In this 26th of (to date) 27 "Lucas Davenport" novels, Lucas visits Davenport - the city in Iowa - among other points of interest in the big, corn-and-soybean-growing state south of his usual Minnesota stomping grounds. Although he no longer works for the Bureau of Criminal Apprehension - sorry about the spoiler, if you didn't read Book 25, Gathering Prey - Davenport is still at the beck and call of Minnesota Gov. Elmer Henderson1, who is now running for (ahem) vice president. So when Henderson, out on the campaign trail for the Iowa Caucuses, picks up on hints that someone is planning a deadly misadventure for another candidate, Davenport comes to Davenport, etc.

He comes, to start, hoping he will find out there's nothing to it. But first a consultation with a (mostly) retired cybercriminal named Kidd, then another with a shrink named Sister Mary Joseph, convince him the threat is serious. Soon Lucas is working more or less with the cooperation of Iowa's equivalent of the BCA, trying to narrow down a long list of members of fringe political groups in search of a white-haired woman and her gray-eyed son matching Henderson's description of the fanatics who approached him.

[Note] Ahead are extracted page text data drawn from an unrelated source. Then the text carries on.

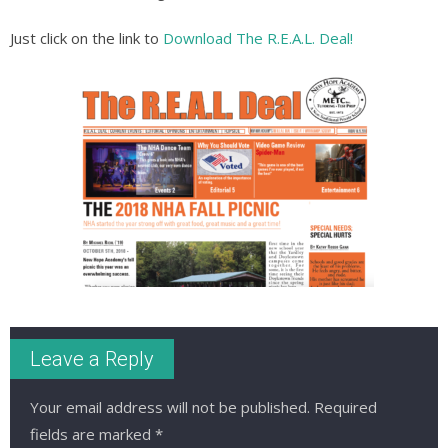
Just click on the link to
Download The R.E.A.L. Deal!
Leave a Reply
Your email address will not be published.
Required
fields are marked
*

The two would-be killers soon escalate to actual killing, yet in spite of their crude methods, remain remarkably elusive. Part of this has to do with another political radical having her own reasons to cover up past shenanigans, including a bombing that wasn't meant to kill three people, but did. Davenport isn't helped by the fact that he is soon chasing two entirely separate killers, or groups of killers, with overlapping agendas and motives; solving one crime won't necessarily lead him to the other killers. But time is running out before the big event - the Iowa State Fair in Des Moines - where the candidate with the most to lose will be most vulnerable to losing it, and where even two well-identified suspects may be hard to pick out of the crowd.

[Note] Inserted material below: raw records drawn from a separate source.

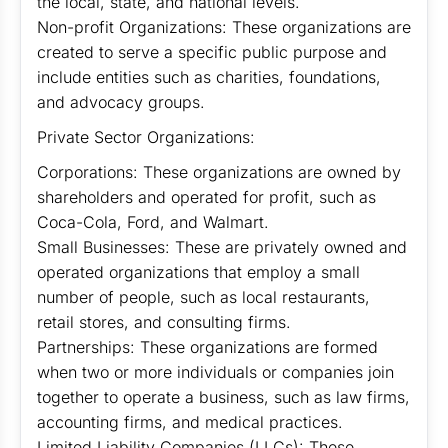
the local, state, and national levels.
Non-profit Organizations: These organizations are
created to serve a specific public purpose and
include entities such as charities, foundations,
and advocacy groups.
Private Sector Organizations:
Corporations: These organizations are owned by
shareholders and operated for profit, such as
Coca-Cola, Ford, and Walmart.
Small Businesses: These are privately owned and
operated organizations that employ a small
number of people, such as local restaurants,
retail stores, and consulting firms.
Partnerships: These organizations are formed
when two or more individuals or companies join
together to operate a business, such as law firms,
accounting firms, and medical practices.
Limited Liability Companies (LLCs): These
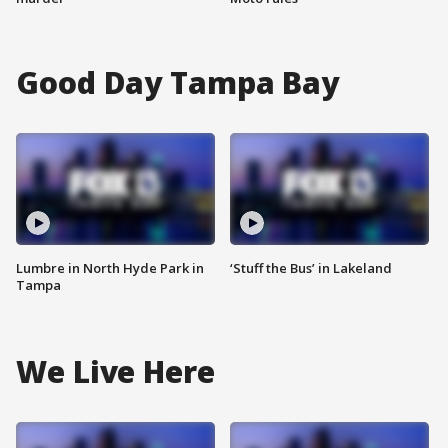
Good Day Tampa Bay
Lumbre in North Hyde Park in
‘Stuff the Bus’ in Lakeland
Tampa
We Live Here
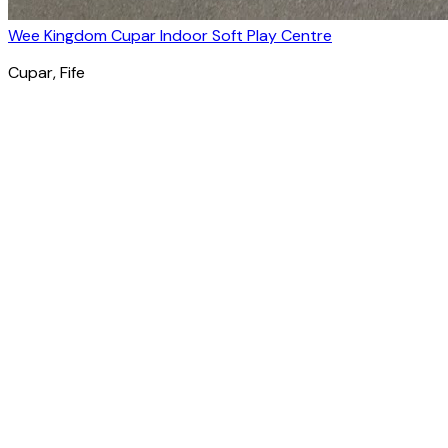
Wee Kingdom Cupar Indoor Soft Play Centre
Cupar
, Fife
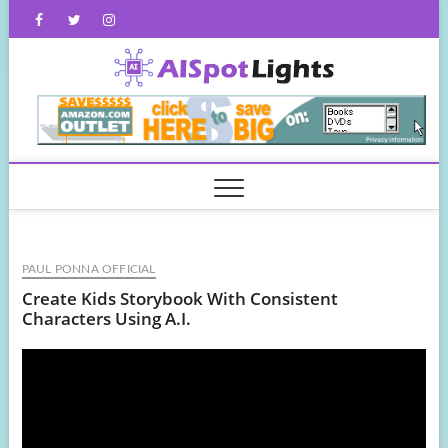
Skip
Facebook
Twitter
Instagram
to
content
AISpot
PAUL PONNA OFFICIAL
Create Kids Storybook With Consistent
Characters Using A.I.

Writing at the top of the form that has made this series, as far as I've followed it, unputdownable, John Sandford (an alias of sometime newspaper writer John Camp) packs a lot of scenic detail, character insight, tight dialogue, and gee-whiz investigative techniques into a steadily accelerating thrill-ride of fun, action, and suspense. I make no promises that if you read this book, you will be experiencing literature for the ages. But I guarantee it will provide an engaging diversion from whatever you want to be diverted from, while exercising all kinds of nerves and brain connections that may not get shaken down often enough. I'm at the end of the series for now (until the next book, Golden Prey, comes out in paperback), but I might go back to the beginning and enjoy it all the way through from Book 1.


1 It's a great name for a fictional politician from a state that has had three governors named Elmer (a Benson, an Anderson, and an Andersen). This is why, when my Dad had a friend named Elmer Anderson and teasingly called him "Governor," the joke worked.